** Opening Material supplied block **

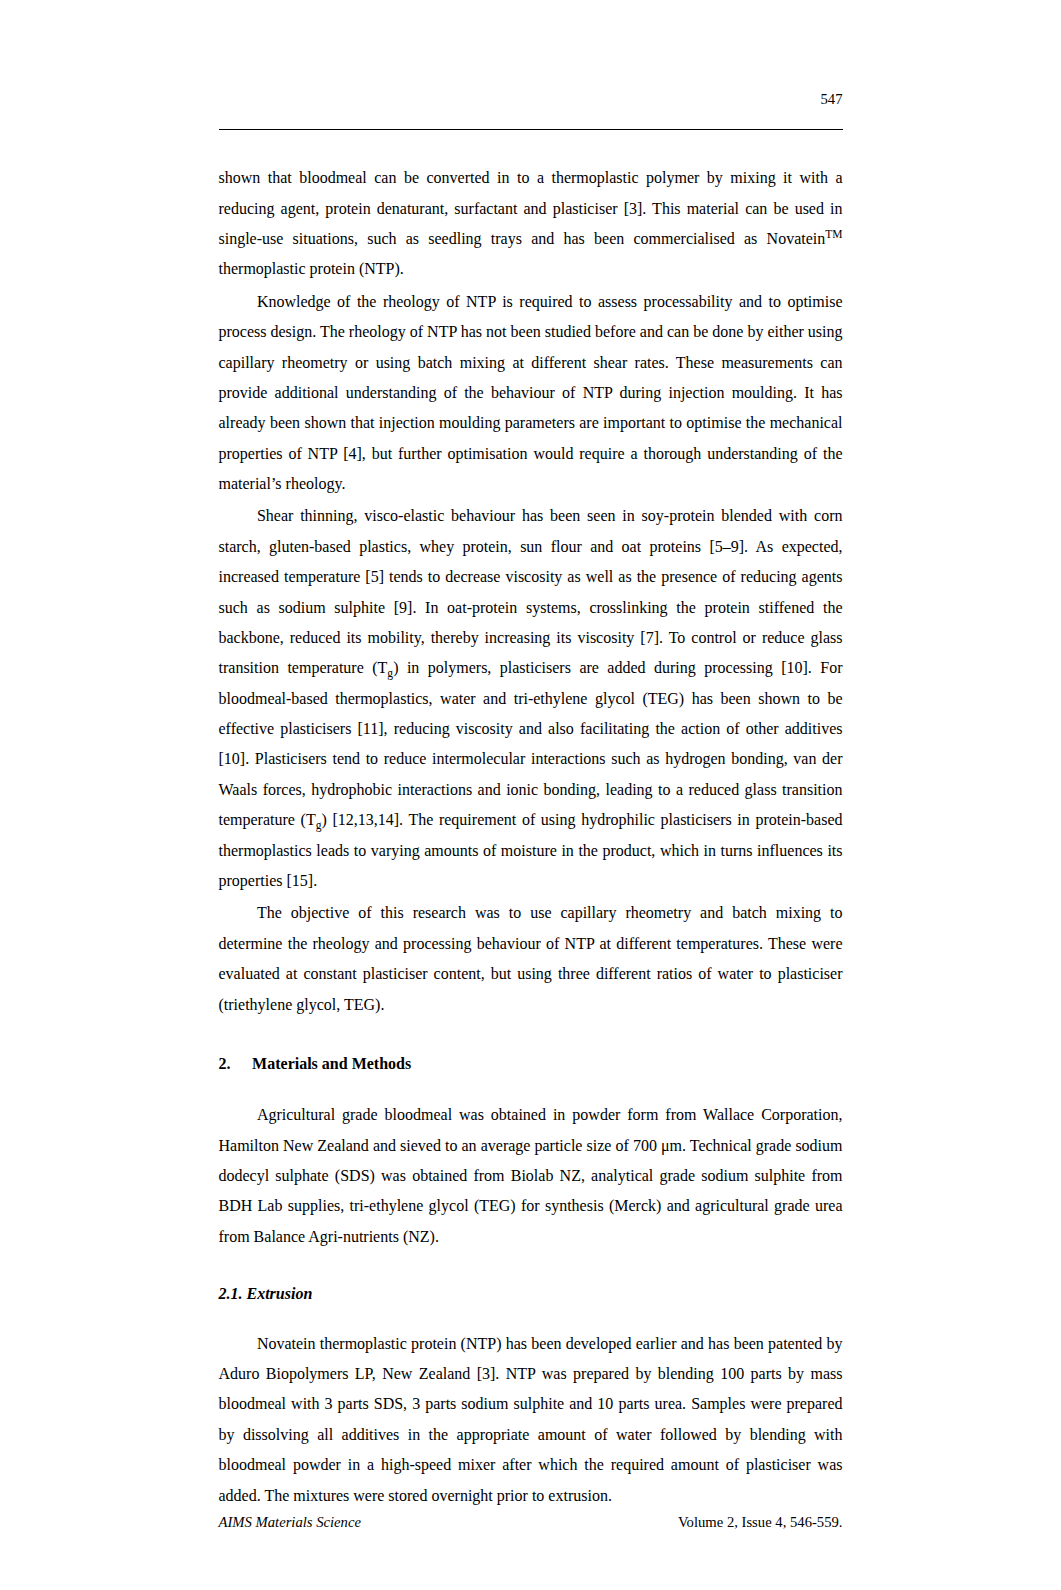547
shown that bloodmeal can be converted in to a thermoplastic polymer by mixing it with a reducing agent, protein denaturant, surfactant and plasticiser [3]. This material can be used in single-use situations, such as seedling trays and has been commercialised as NovateinTM thermoplastic protein (NTP).
Knowledge of the rheology of NTP is required to assess processability and to optimise process design. The rheology of NTP has not been studied before and can be done by either using capillary rheometry or using batch mixing at different shear rates. These measurements can provide additional understanding of the behaviour of NTP during injection moulding. It has already been shown that injection moulding parameters are important to optimise the mechanical properties of NTP [4], but further optimisation would require a thorough understanding of the material’s rheology.
Shear thinning, visco-elastic behaviour has been seen in soy-protein blended with corn starch, gluten-based plastics, whey protein, sun flour and oat proteins [5–9]. As expected, increased temperature [5] tends to decrease viscosity as well as the presence of reducing agents such as sodium sulphite [9]. In oat-protein systems, crosslinking the protein stiffened the backbone, reduced its mobility, thereby increasing its viscosity [7]. To control or reduce glass transition temperature (Tg) in polymers, plasticisers are added during processing [10]. For bloodmeal-based thermoplastics, water and tri-ethylene glycol (TEG) has been shown to be effective plasticisers [11], reducing viscosity and also facilitating the action of other additives [10]. Plasticisers tend to reduce intermolecular interactions such as hydrogen bonding, van der Waals forces, hydrophobic interactions and ionic bonding, leading to a reduced glass transition temperature (Tg) [12,13,14]. The requirement of using hydrophilic plasticisers in protein-based thermoplastics leads to varying amounts of moisture in the product, which in turns influences its properties [15].
The objective of this research was to use capillary rheometry and batch mixing to determine the rheology and processing behaviour of NTP at different temperatures. These were evaluated at constant plasticiser content, but using three different ratios of water to plasticiser (triethylene glycol, TEG).
2. Materials and Methods
Agricultural grade bloodmeal was obtained in powder form from Wallace Corporation, Hamilton New Zealand and sieved to an average particle size of 700 μm. Technical grade sodium dodecyl sulphate (SDS) was obtained from Biolab NZ, analytical grade sodium sulphite from BDH Lab supplies, tri-ethylene glycol (TEG) for synthesis (Merck) and agricultural grade urea from Balance Agri-nutrients (NZ).
2.1. Extrusion
Novatein thermoplastic protein (NTP) has been developed earlier and has been patented by Aduro Biopolymers LP, New Zealand [3]. NTP was prepared by blending 100 parts by mass bloodmeal with 3 parts SDS, 3 parts sodium sulphite and 10 parts urea. Samples were prepared by dissolving all additives in the appropriate amount of water followed by blending with bloodmeal powder in a high-speed mixer after which the required amount of plasticiser was added. The mixtures were stored overnight prior to extrusion.
AIMS Materials Science Volume 2, Issue 4, 546-559.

** Closing Material supplied block **

#### What you should do
Each line above with the string "Materials" should be reported in full.

#### Exercise response
2. Materials and Methods
AIMS Materials Science Volume 2, Issue 4, 546-559.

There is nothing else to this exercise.